In its Annual Monetary & Credit policy 2007-08, the RBI has now allowed authorised banks to permit airlines to hedge their exposures in the international commodity exchanges, based on airlines' domestic purchases of ATF. For their domestic operation, the Airlines earlier had to procure ATF only through domestic refineries at International Prices. Since the carriers were not physically importing the commodity, the airline companies were not permitted to hedge the commodity risk. The Monetary Policy has now allowed actual users of ATF viz. the Airlines, to hedge economic exposure.

The announcement on the expansion of hedging facilities by the Central Bank, is a positive step which will allow the airlines to employ hedging as a tool to smoothen their exposure to the volatile fuel price movements. Hedging will allow airlines to reduce their fuel price risk to some extent – with a possible downside of incurring losses in case the price movement is infact against the hedged positions.

Allowing fuel hedging for the airlines is thus only a small step to bringing about moderation in the excessively priced ATF in India.

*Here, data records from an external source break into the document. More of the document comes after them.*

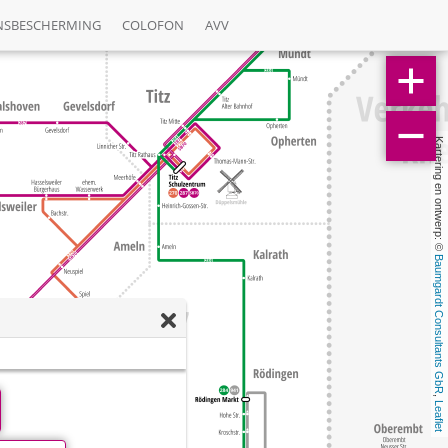
NSBESCHERMING
COLOFON
AVV
Kartering en ontwerp: © 
Baumgardt Consultants GbR
, 
Leaflet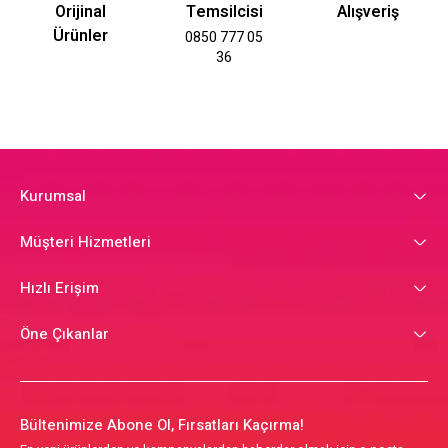
Orijinal
Temsilcisi
Alışveriş
Ürünler
0850 777 05
36
Kurumsal
Müşteri Hizmetleri
Hızlı Erişim
Öne Çıkanlar
Bültenimize Abone Ol, Fırsatları Kaçırma!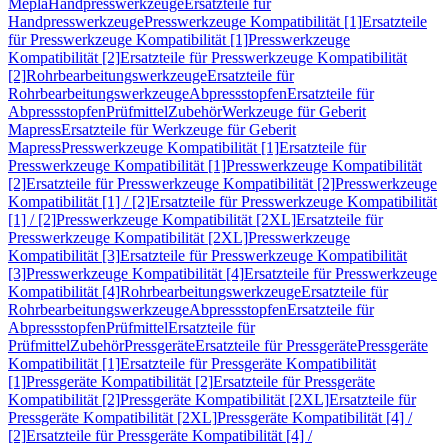
Mepla
Handpresswerkzeuge
Ersatzteile für
Handpresswerkzeuge
Presswerkzeuge Kompatibilität [1]
Ersatzteile
für Presswerkzeuge Kompatibilität [1]
Presswerkzeuge
Kompatibilität [2]
Ersatzteile für Presswerkzeuge Kompatibilität
[2]
Rohrbearbeitungswerkzeuge
Ersatzteile für
Rohrbearbeitungswerkzeuge
Abpressstopfen
Ersatzteile für
Abpressstopfen
Prüfmittel
Zubehör
Werkzeuge für Geberit
Mapress
Ersatzteile für Werkzeuge für Geberit
Mapress
Presswerkzeuge Kompatibilität [1]
Ersatzteile für
Presswerkzeuge Kompatibilität [1]
Presswerkzeuge Kompatibilität
[2]
Ersatzteile für Presswerkzeuge Kompatibilität [2]
Presswerkzeuge
Kompatibilität [1] / [2]
Ersatzteile für Presswerkzeuge Kompatibilität
[1] / [2]
Presswerkzeuge Kompatibilität [2XL]
Ersatzteile für
Presswerkzeuge Kompatibilität [2XL]
Presswerkzeuge
Kompatibilität [3]
Ersatzteile für Presswerkzeuge Kompatibilität
[3]
Presswerkzeuge Kompatibilität [4]
Ersatzteile für Presswerkzeuge
Kompatibilität [4]
Rohrbearbeitungswerkzeuge
Ersatzteile für
Rohrbearbeitungswerkzeuge
Abpressstopfen
Ersatzteile für
Abpressstopfen
Prüfmittel
Ersatzteile für
Prüfmittel
Zubehör
Pressgeräte
Ersatzteile für Pressgeräte
Pressgeräte
Kompatibilität [1]
Ersatzteile für Pressgeräte Kompatibilität
[1]
Pressgeräte Kompatibilität [2]
Ersatzteile für Pressgeräte
Kompatibilität [2]
Pressgeräte Kompatibilität [2XL]
Ersatzteile für
Pressgeräte Kompatibilität [2XL]
Pressgeräte Kompatibilität [4] /
[2]
Ersatzteile für Pressgeräte Kompatibilität [4] /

This needs to be followed through by bringing down the base price of ATF charged by the oil companies; and also reduction in the levels of sales tax on ATF by the states, which are currently in the region of 20-35 %. ATF accounts for roughly 40% of the total operating costs of airlines; and is priced approximately 65% higher in India, than other airports globally.

RECOMMENDATIONS



A reduction in the cost of ATF cost has a significant impact on the airline balance sheets. A quick calculation to estimate the impact of a reduction in ATF price on the losses being registered by the Indian carriers indicates that a reduction in ATF price by 65% (to bring it closer to international benchmarks) results in a close-to 25% increase in operating profits. A mid-sized airline in India whose balance sheet indicates an operating loss of Rs 12,000 lakhs for the quarter ended 31st December 2006, would infact have reported an operating profit of Rs 3,000 lakhs for the same period if the ATF charges were closer to international benchmarks.

The distortion in ATF price by the domestic oil companies and the taxation structure results in a huge burden on the airline bottom-lines – making airlines in India uncompetitive and unattractive for equity capital and debt financing.

FIA believes that Rationalization of ATF prices for domestic operations, to international benchmarks will result in an estimated annual savings of USD 624 million for the airline industry. The following is recommended on a priority basis to prevent further losses for the Airline industry;

Tax Structure

  • Customs duty on ATF for domestic operations should be reduced
  • Excise duty on ATF should be made 4%
  • ATF should be given "declared goods" status, thereby attracting a uniform 4% sales tax across India

ATF Base Price, Pricing mechanism & competition


  • The Ministry of Petroleum & Natural Gas should instruct the state owned oil companies to provide immediate relief to the Airlines by reducing the base price of ATF.
  • The ATF pricing should be made transparent by building in the various sub-heads in the billing process.
  • The increases in ATF prices passed on to the domestic carriers should not be higher than the increases in the benchmark prices;
  • The decreases in the benchmark prices should be fully passed on to the Airlines;&
  • The marketing margins built-in by the oil companies in fixing the ATF prices should be reduced and competition be introduced in the supply of ATF by allowing private players to supply ATF at Indian airports.

ATF Distribution Infrastructure


  • The current storage and supply facilities for ATF at the Indian airports should be converted to Common User facilities owned by a neutral agency instead of duplication of such infrastructure, by investments in separate facilities by the state owned oil companies as at present.